Leonardo piensa en cuadrigas en llamas, bocetos de alas y la estufa de las cenizas. «Savonarola quema sus libros; yo quemo los míos.»
—Si tengo algún día la oportunidad de conocer a nuestro fraile —anuncia—, aprovecharé para darle las gracias.
Pasan la noche en las estancias sobre la bottega de Sandro. Leonardo se fija en los bancos vacíos, el suelo cubierto de polvo, y ve a Sandro allí de pie mucho tiempo atrás, listo para aplicar otra línea de oro en un tapiz de color.

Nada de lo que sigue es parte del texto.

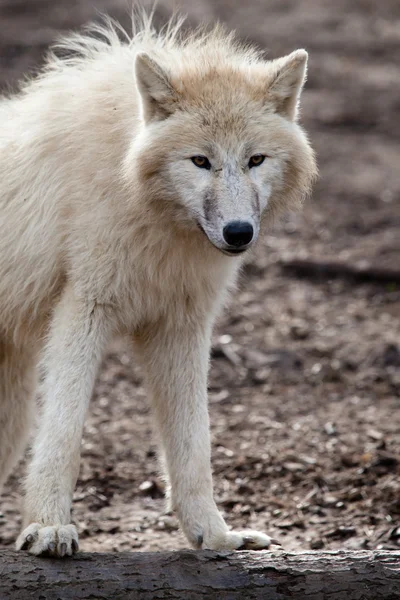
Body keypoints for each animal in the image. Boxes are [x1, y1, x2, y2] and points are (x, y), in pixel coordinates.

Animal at [0, 12, 318, 556]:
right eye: (200, 161)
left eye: (255, 160)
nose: (239, 232)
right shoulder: (83, 310)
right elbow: (63, 433)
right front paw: (47, 527)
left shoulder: (181, 328)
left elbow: (195, 446)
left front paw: (215, 535)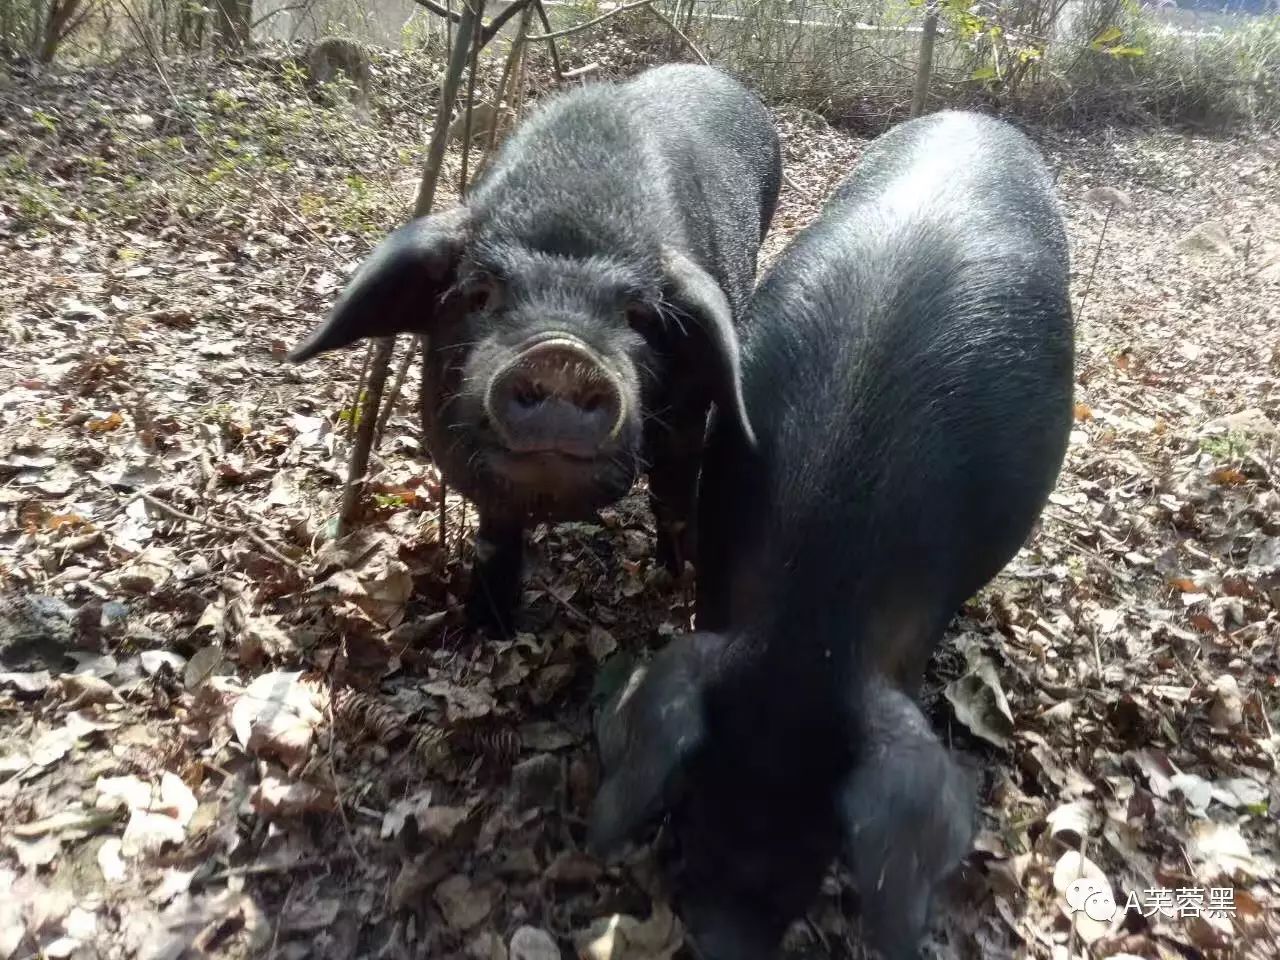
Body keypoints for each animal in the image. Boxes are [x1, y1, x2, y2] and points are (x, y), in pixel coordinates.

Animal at [286, 69, 778, 640]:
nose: (561, 353)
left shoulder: (688, 418)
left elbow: (672, 496)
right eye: (479, 294)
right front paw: (487, 626)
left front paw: (676, 583)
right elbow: (496, 534)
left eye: (638, 315)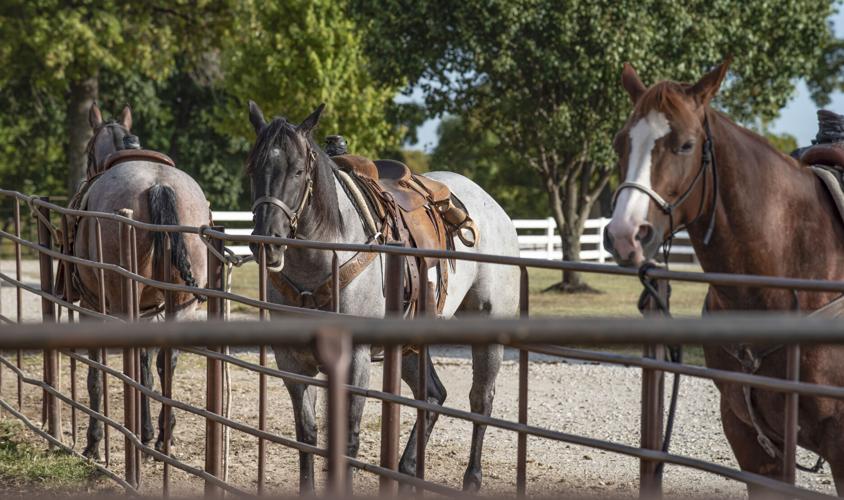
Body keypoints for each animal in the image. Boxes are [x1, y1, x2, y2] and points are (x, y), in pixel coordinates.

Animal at [72, 103, 211, 460]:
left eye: (86, 149)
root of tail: (158, 185)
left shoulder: (93, 307)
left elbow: (97, 374)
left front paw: (94, 442)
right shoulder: (151, 310)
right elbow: (148, 369)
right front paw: (149, 432)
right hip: (179, 305)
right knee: (166, 361)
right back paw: (163, 436)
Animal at [244, 101, 520, 493]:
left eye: (298, 170)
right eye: (254, 168)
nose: (267, 241)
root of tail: (492, 207)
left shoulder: (355, 360)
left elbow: (348, 440)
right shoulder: (292, 363)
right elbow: (307, 435)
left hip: (487, 327)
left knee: (481, 399)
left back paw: (471, 479)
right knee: (432, 394)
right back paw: (406, 469)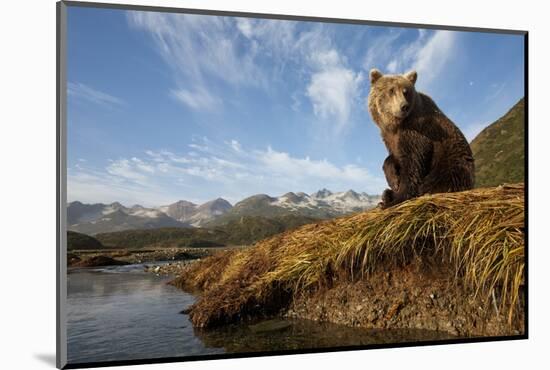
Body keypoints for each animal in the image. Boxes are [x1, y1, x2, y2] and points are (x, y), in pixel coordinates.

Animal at [368, 68, 476, 208]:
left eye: (405, 91)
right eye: (391, 90)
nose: (404, 106)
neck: (396, 125)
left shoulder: (417, 130)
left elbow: (413, 160)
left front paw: (397, 198)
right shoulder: (388, 137)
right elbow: (393, 157)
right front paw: (393, 181)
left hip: (450, 163)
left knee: (440, 180)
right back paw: (386, 195)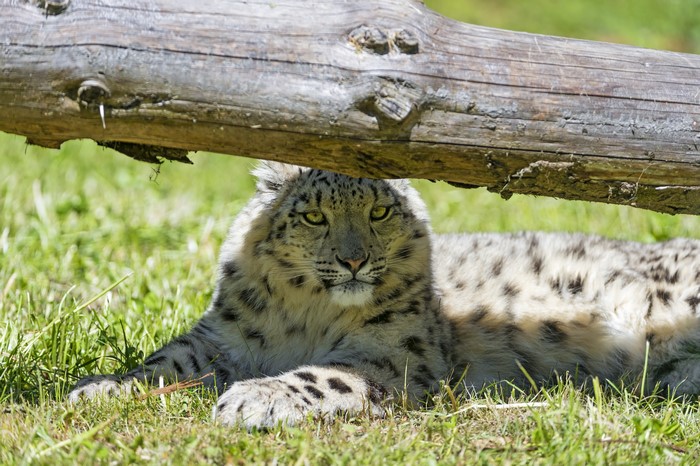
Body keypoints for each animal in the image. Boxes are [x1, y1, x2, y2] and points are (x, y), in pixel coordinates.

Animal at [68, 161, 700, 429]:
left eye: (378, 212)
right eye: (314, 215)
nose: (354, 259)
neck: (308, 314)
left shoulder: (393, 356)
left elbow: (322, 376)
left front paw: (252, 399)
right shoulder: (221, 337)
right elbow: (168, 361)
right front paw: (99, 390)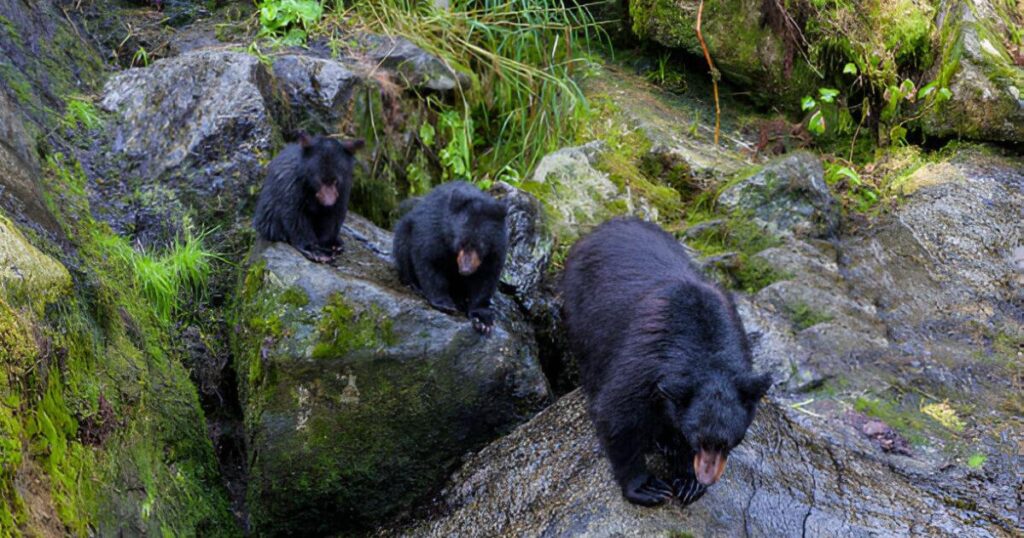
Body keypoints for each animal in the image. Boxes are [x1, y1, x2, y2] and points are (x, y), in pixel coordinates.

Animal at [251, 132, 364, 262]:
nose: (328, 202)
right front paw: (315, 250)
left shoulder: (343, 189)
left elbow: (334, 215)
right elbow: (295, 216)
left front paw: (330, 244)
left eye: (336, 180)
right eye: (320, 180)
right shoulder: (293, 185)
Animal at [389, 181, 505, 332]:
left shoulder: (496, 250)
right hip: (406, 230)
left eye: (480, 246)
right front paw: (444, 304)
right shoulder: (435, 231)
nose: (465, 270)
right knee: (403, 248)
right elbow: (430, 261)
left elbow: (486, 278)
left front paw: (482, 319)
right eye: (460, 243)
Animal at [565, 216, 770, 506]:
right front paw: (647, 486)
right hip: (581, 315)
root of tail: (600, 227)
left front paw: (688, 481)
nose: (707, 476)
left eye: (729, 441)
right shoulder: (644, 362)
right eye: (699, 439)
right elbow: (616, 414)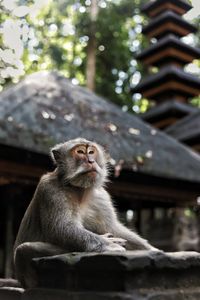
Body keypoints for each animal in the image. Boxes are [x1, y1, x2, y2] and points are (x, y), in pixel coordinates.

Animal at [13, 137, 158, 288]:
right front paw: (110, 245)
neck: (80, 189)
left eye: (91, 152)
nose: (91, 161)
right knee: (24, 249)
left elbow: (112, 228)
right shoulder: (51, 191)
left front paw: (153, 250)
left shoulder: (101, 196)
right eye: (81, 152)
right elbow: (61, 228)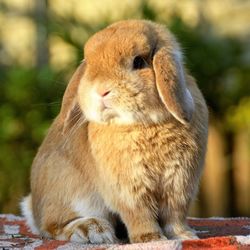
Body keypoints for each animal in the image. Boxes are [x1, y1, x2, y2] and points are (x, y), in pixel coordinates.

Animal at [21, 20, 209, 244]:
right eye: (89, 64)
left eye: (139, 62)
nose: (101, 90)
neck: (142, 125)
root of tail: (33, 207)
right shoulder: (129, 190)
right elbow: (140, 215)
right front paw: (151, 239)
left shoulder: (179, 185)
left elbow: (174, 216)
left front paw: (184, 235)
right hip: (68, 192)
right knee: (52, 225)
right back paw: (92, 230)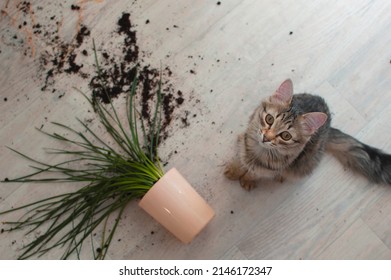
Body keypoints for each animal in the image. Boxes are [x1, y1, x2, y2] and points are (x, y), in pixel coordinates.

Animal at [225, 78, 391, 190]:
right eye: (269, 119)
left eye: (286, 136)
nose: (266, 137)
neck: (258, 152)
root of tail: (328, 125)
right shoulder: (244, 143)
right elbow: (240, 159)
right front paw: (235, 170)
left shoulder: (269, 169)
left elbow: (255, 172)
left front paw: (248, 179)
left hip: (304, 164)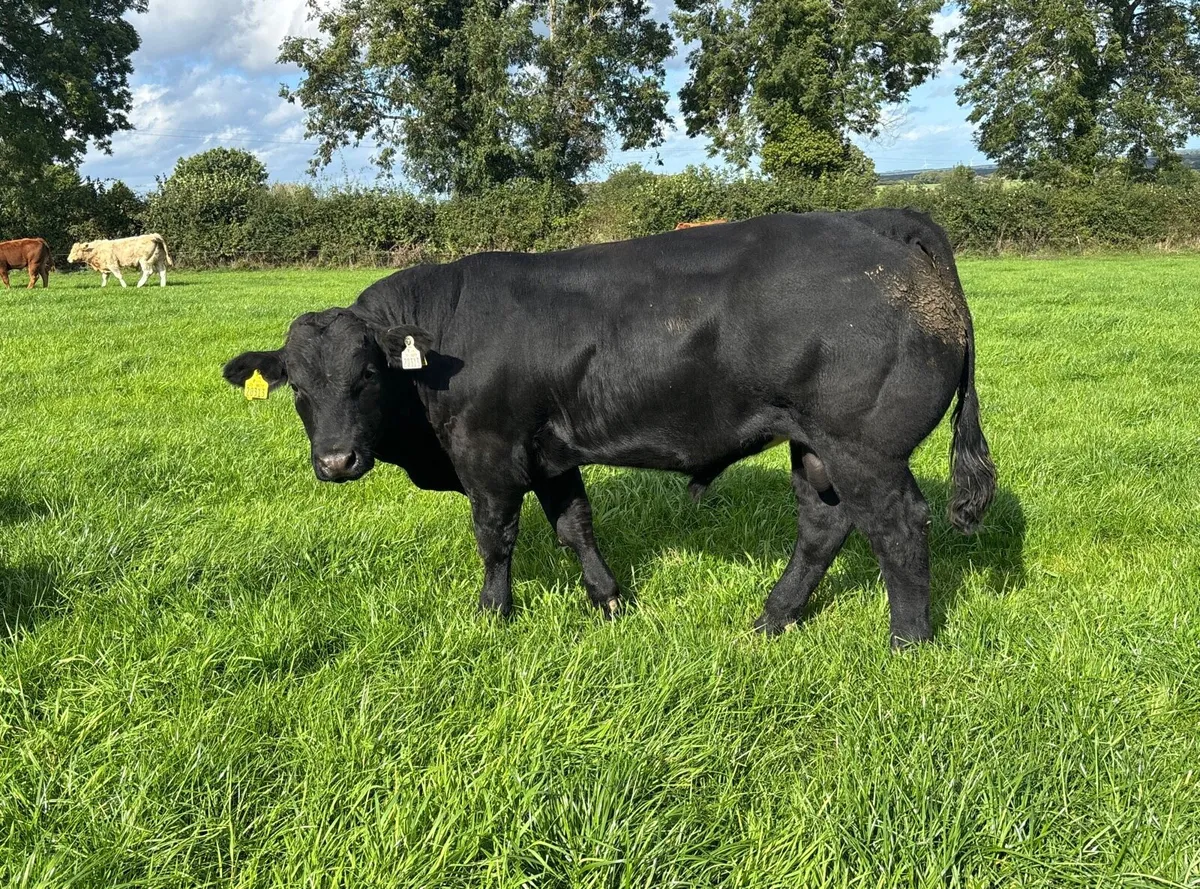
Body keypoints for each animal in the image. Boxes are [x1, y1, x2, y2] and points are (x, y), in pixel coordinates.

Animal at [223, 211, 996, 648]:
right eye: (298, 386)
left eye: (367, 375)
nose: (337, 460)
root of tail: (881, 219)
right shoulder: (550, 451)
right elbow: (574, 526)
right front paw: (611, 602)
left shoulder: (488, 451)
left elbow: (495, 536)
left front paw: (492, 616)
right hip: (815, 445)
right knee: (824, 526)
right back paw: (773, 619)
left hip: (863, 445)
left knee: (897, 526)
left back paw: (908, 641)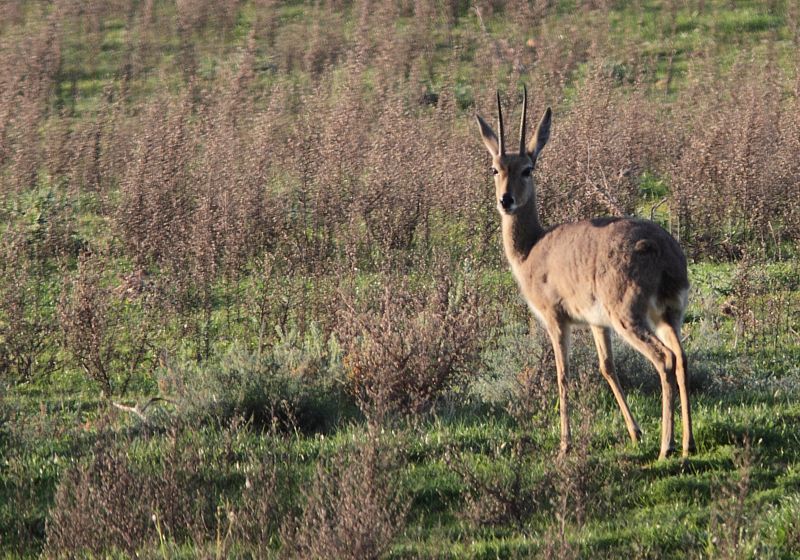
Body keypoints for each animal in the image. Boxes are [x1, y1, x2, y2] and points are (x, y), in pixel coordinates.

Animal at [478, 85, 696, 458]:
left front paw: (565, 444)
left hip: (630, 317)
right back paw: (687, 443)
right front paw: (635, 431)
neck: (532, 249)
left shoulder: (556, 319)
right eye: (495, 168)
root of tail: (664, 252)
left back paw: (666, 446)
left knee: (664, 359)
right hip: (669, 315)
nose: (506, 200)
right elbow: (606, 367)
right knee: (681, 358)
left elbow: (562, 373)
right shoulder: (597, 323)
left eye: (528, 168)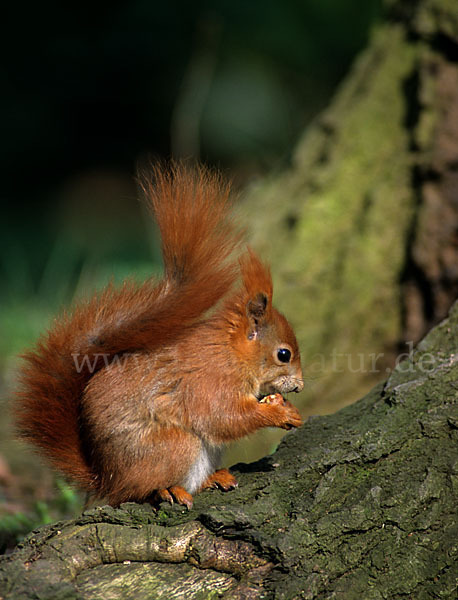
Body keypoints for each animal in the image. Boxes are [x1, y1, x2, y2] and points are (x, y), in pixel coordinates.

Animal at [14, 162, 304, 508]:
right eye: (283, 354)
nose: (300, 385)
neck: (231, 354)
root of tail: (106, 478)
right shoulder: (208, 383)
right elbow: (224, 417)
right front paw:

Mira los nuevos estudios en el scrittoio del rincón. Las caras le devuelven la mirada, transidas de dolor. Cuerpos de hombres encadenados a la espera de juicio. El purgatorio se extiende ante ellos: un páramo de roca y azufre. Se dice a sí mismo que el mundo está descompensado. En Milán había poquísima virtud, aquí hay demasiada. Una inundación es tan mala como una sequía. Cuando vuelva a marcharse de Florencia, algo que debe hacer, se llevará a Sandro con él.